:: ACTIVITY ::
Filter the entries below, keeping every line that has the word "wrist".

----

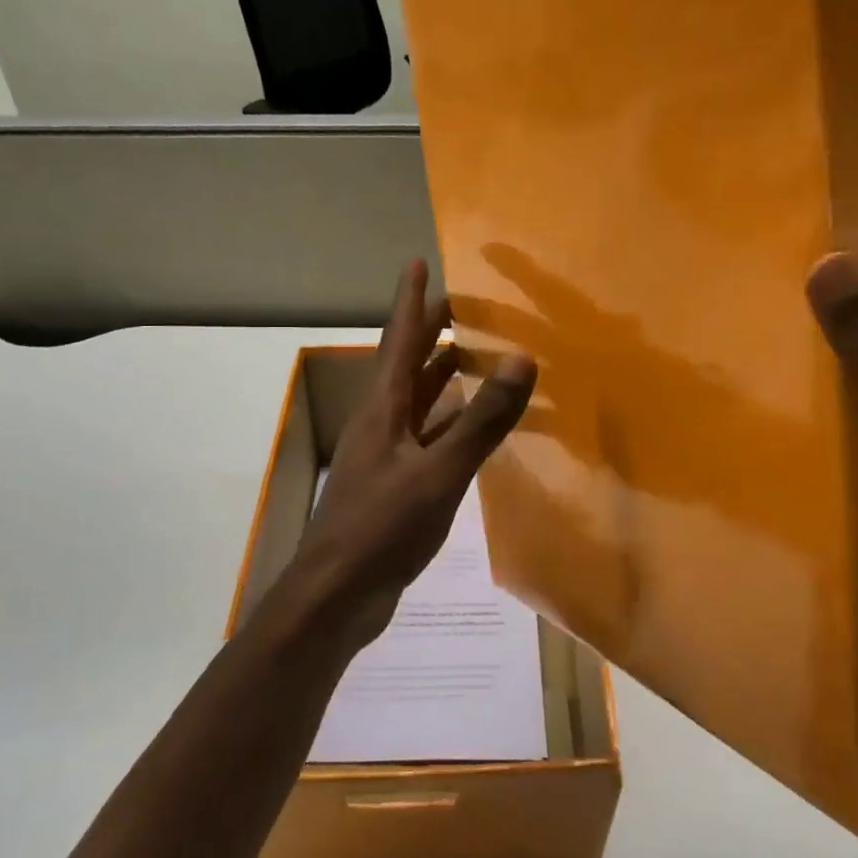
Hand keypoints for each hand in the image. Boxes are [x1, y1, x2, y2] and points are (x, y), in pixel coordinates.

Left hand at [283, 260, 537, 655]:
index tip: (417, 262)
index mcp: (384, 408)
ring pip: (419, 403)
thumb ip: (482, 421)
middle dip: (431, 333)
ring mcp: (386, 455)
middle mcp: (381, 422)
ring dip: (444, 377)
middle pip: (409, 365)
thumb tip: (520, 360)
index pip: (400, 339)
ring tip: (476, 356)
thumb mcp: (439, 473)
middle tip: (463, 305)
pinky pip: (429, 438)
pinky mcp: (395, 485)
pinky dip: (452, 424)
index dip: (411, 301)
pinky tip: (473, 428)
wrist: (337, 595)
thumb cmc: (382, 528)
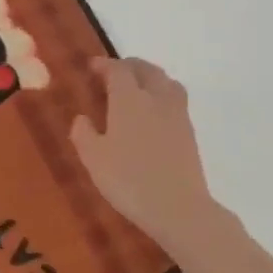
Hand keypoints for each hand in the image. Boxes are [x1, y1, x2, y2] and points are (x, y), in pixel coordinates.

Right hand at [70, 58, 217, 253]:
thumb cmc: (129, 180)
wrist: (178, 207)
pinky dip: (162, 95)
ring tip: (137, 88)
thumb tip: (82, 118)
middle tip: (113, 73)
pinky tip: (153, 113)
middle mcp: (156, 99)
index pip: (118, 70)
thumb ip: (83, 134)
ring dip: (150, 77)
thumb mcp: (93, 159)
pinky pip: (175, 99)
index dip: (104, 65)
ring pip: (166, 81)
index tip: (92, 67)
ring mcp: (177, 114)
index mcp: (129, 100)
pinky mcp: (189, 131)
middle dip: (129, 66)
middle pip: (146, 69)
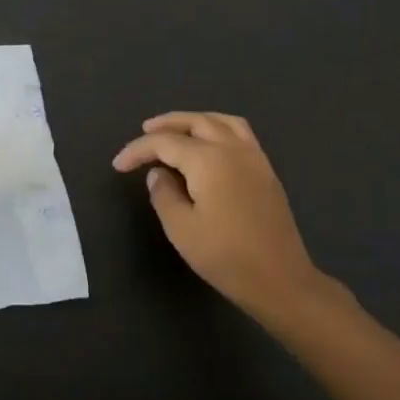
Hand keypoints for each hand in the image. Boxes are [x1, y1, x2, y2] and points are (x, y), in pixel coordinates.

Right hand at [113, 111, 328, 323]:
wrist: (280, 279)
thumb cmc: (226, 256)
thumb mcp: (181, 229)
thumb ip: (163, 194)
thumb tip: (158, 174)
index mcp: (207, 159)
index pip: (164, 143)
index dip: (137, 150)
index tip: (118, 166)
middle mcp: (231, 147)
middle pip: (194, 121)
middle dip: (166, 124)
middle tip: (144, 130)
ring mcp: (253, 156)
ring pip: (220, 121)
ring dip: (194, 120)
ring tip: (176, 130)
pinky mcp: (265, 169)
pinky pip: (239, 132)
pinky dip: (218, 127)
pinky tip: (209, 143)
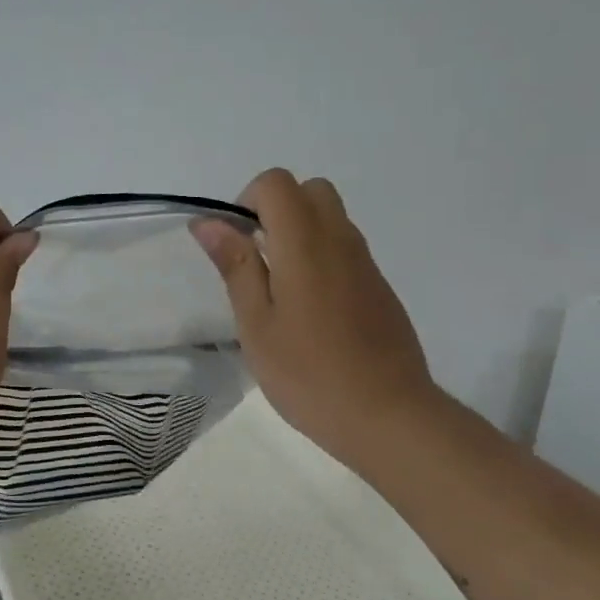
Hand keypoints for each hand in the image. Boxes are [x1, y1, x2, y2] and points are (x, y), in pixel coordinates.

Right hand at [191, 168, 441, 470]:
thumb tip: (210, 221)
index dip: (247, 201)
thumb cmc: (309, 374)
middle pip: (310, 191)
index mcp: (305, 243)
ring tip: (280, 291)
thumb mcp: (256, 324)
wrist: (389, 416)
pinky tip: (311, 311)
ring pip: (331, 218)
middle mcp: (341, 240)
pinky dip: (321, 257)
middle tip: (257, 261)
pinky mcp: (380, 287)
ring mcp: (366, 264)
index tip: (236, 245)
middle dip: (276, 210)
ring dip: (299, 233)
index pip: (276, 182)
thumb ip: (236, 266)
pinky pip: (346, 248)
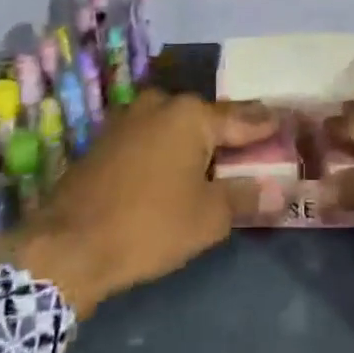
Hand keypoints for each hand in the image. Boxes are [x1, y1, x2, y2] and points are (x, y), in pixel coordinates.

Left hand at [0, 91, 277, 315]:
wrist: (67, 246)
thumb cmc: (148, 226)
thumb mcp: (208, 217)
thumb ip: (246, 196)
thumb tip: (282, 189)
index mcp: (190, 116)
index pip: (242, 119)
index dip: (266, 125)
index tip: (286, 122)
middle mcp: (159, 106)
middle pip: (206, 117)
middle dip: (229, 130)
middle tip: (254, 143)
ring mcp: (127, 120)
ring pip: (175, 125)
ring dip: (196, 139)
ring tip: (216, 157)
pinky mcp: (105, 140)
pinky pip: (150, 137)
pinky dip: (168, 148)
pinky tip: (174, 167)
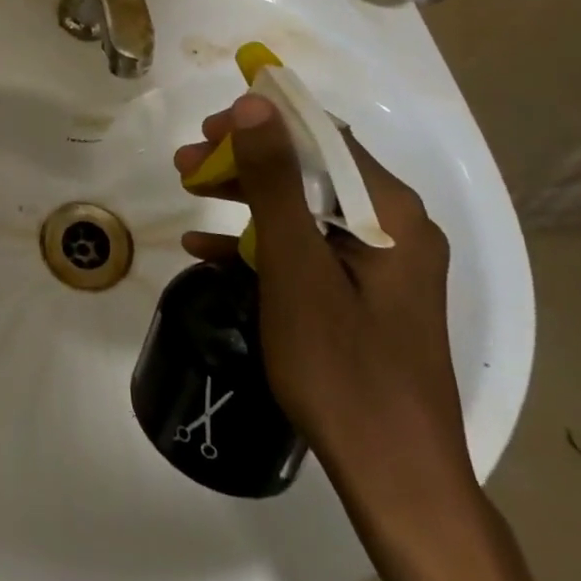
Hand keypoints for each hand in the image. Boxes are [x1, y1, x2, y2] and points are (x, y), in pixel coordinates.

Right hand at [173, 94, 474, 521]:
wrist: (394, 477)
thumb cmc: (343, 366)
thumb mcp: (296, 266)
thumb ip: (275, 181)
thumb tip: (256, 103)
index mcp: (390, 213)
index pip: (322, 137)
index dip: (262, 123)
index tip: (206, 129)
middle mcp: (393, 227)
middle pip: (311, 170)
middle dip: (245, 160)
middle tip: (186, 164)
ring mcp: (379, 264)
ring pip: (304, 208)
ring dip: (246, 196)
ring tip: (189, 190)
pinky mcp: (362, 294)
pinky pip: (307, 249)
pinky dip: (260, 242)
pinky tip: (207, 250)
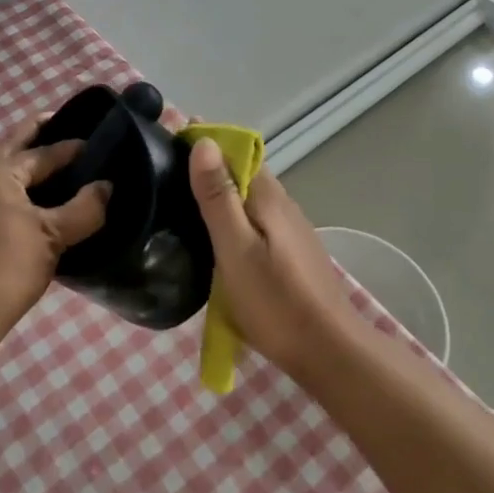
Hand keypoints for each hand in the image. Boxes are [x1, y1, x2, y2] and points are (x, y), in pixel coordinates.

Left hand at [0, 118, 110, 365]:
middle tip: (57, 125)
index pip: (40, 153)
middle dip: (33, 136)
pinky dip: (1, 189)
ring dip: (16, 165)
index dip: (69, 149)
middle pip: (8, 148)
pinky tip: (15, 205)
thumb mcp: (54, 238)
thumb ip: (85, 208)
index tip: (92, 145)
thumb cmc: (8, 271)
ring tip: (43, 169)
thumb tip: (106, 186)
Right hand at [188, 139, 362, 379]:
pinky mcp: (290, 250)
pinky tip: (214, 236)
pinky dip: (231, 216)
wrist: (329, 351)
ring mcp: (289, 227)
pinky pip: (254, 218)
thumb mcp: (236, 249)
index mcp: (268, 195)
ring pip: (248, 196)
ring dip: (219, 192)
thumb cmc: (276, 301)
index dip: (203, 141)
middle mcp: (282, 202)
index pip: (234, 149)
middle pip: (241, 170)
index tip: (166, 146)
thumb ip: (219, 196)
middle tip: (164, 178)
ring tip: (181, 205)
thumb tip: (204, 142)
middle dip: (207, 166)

----

:: ANSWER SECTION ::
wrist: (337, 595)
wrist: (178, 207)
wrist: (280, 279)
wrist: (389, 416)
wrist: (67, 246)
wrist: (394, 477)
wrist: (329, 351)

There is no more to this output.